**Extracted records**.
####################
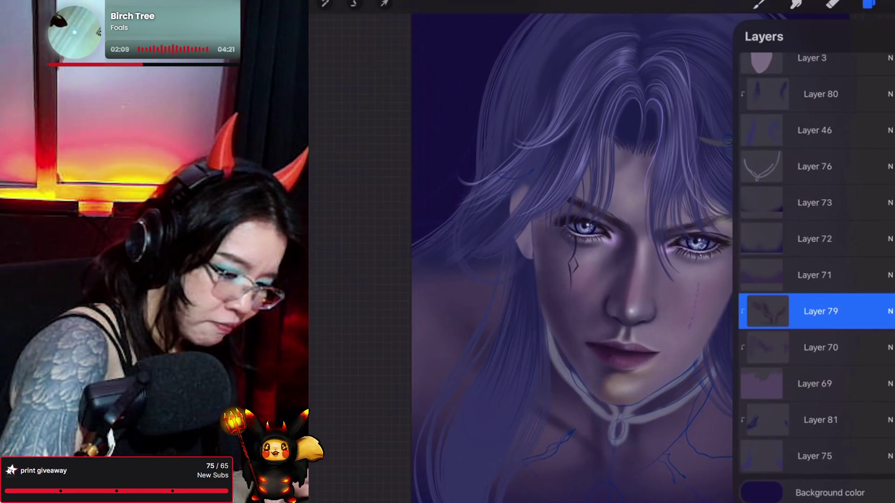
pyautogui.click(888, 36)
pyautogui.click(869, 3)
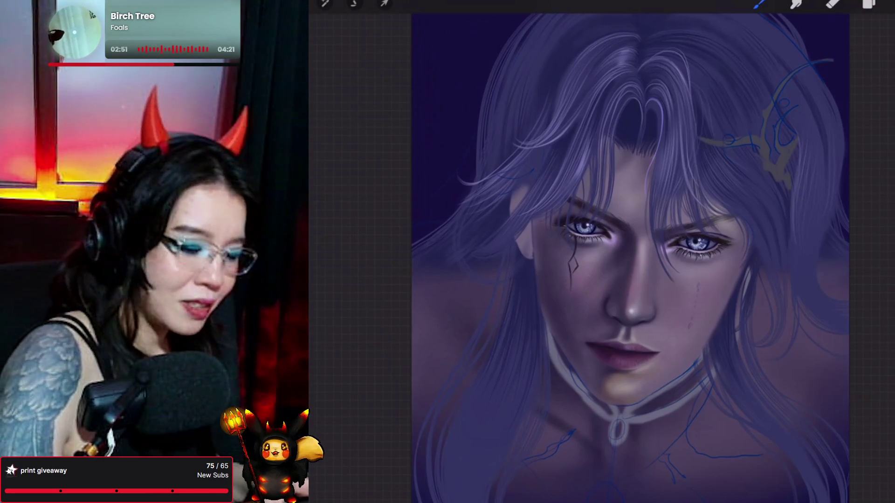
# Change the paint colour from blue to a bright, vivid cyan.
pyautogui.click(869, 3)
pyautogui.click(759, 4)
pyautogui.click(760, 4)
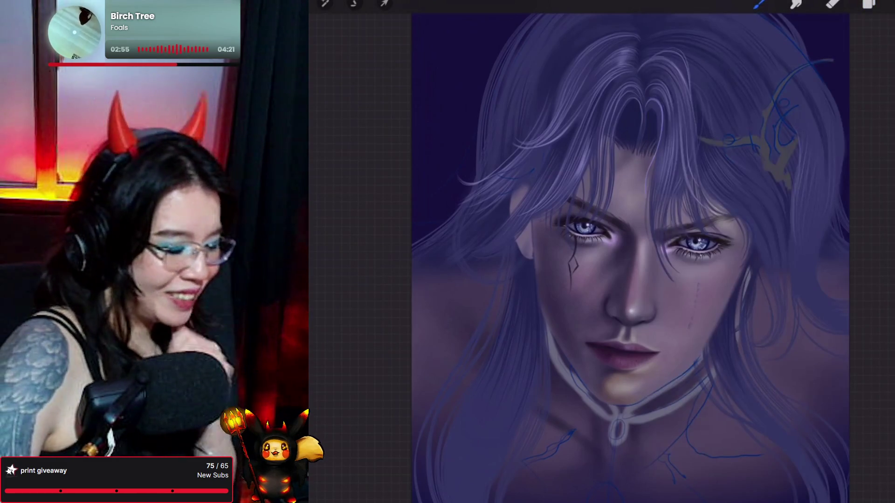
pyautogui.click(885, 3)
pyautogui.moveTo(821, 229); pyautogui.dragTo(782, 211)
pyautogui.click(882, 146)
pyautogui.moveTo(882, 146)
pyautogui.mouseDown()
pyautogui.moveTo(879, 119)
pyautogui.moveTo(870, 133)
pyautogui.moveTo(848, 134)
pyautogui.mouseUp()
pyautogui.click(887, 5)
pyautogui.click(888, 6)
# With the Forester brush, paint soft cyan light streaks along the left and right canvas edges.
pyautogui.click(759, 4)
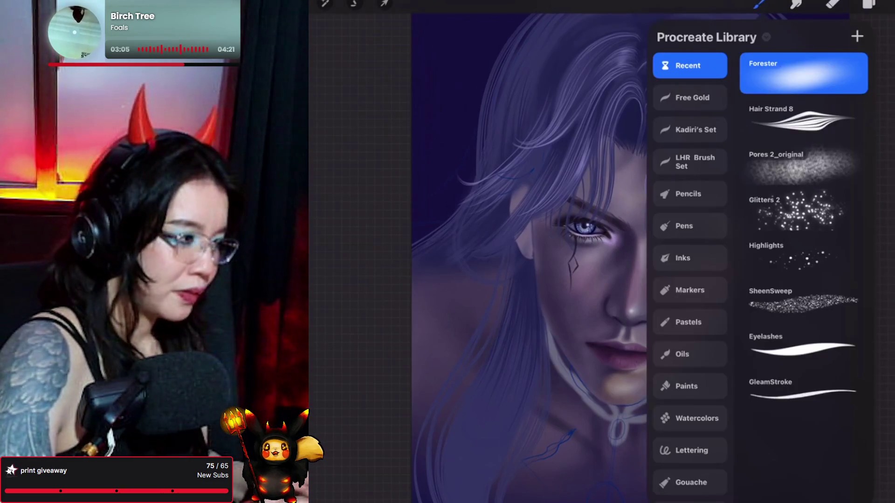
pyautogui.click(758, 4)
####################
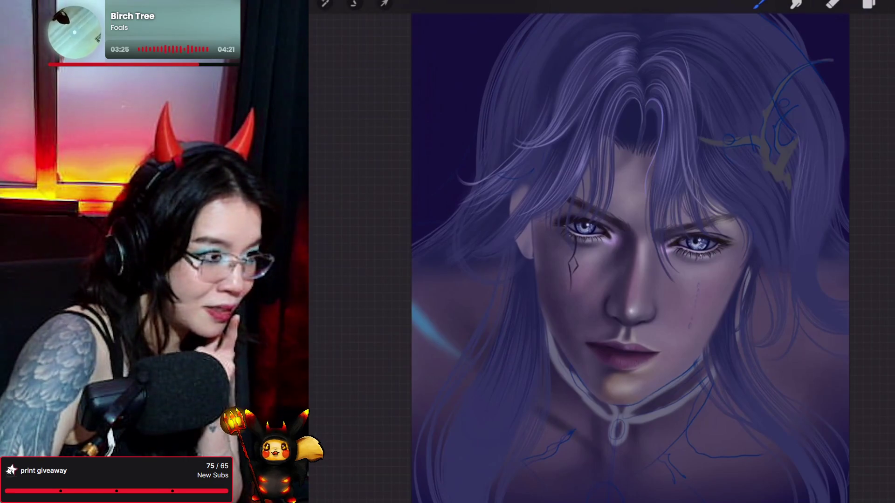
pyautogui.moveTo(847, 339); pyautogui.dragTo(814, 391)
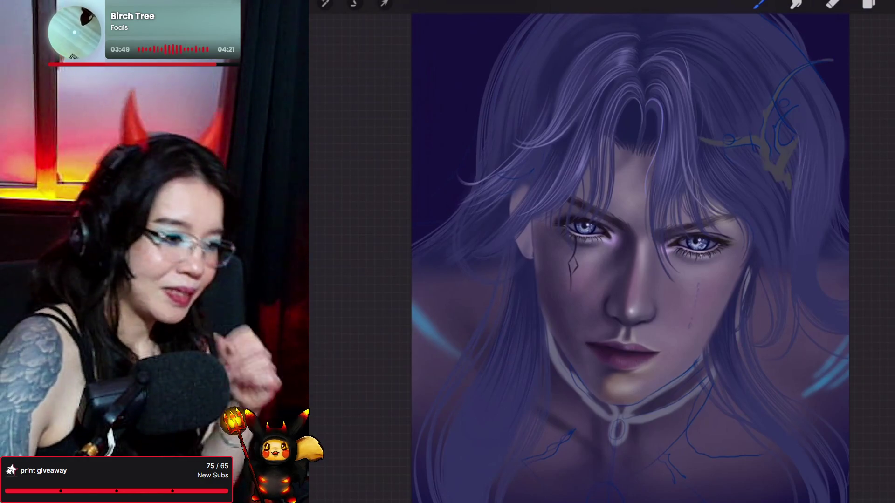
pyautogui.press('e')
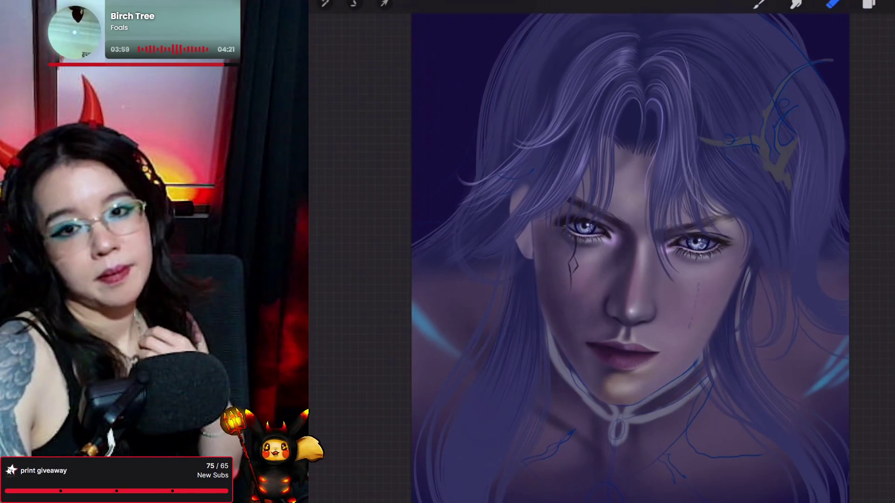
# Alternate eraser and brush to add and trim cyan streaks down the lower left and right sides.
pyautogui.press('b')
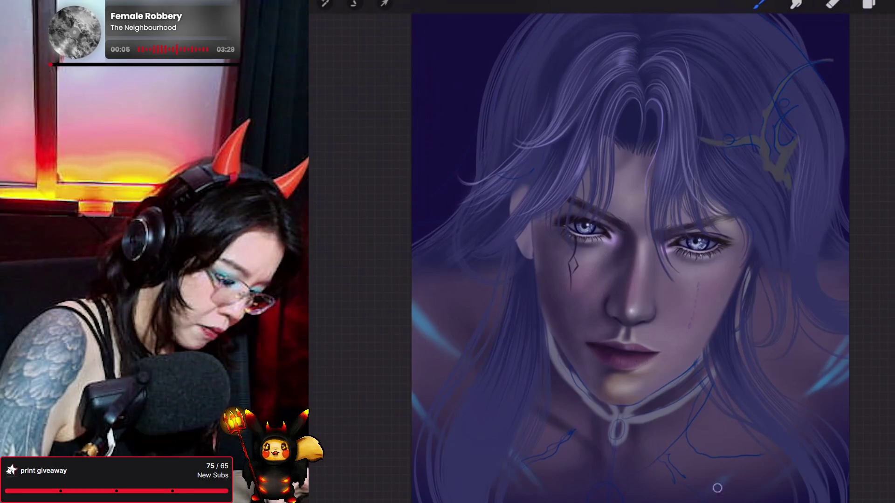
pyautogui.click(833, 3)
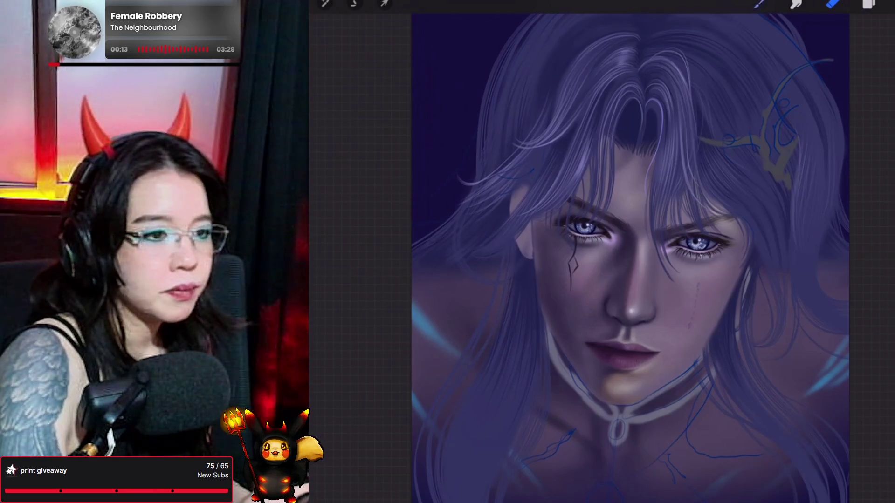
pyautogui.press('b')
####################
**Directions**.
The lines to set down run from the line with "pyautogui.moveTo(848, 134)" up to and including the line with "pyautogui.click(758, 4)" in the entries above. Reproduce them exactly, with no pictures.

**Answer area**.
pyautogui.moveTo(848, 134)
pyautogui.mouseUp()
pyautogui.click(887, 5)
pyautogui.click(888, 6)
# With the Forester brush, paint soft cyan light streaks along the left and right canvas edges.
pyautogui.click(759, 4)
pyautogui.click(758, 4)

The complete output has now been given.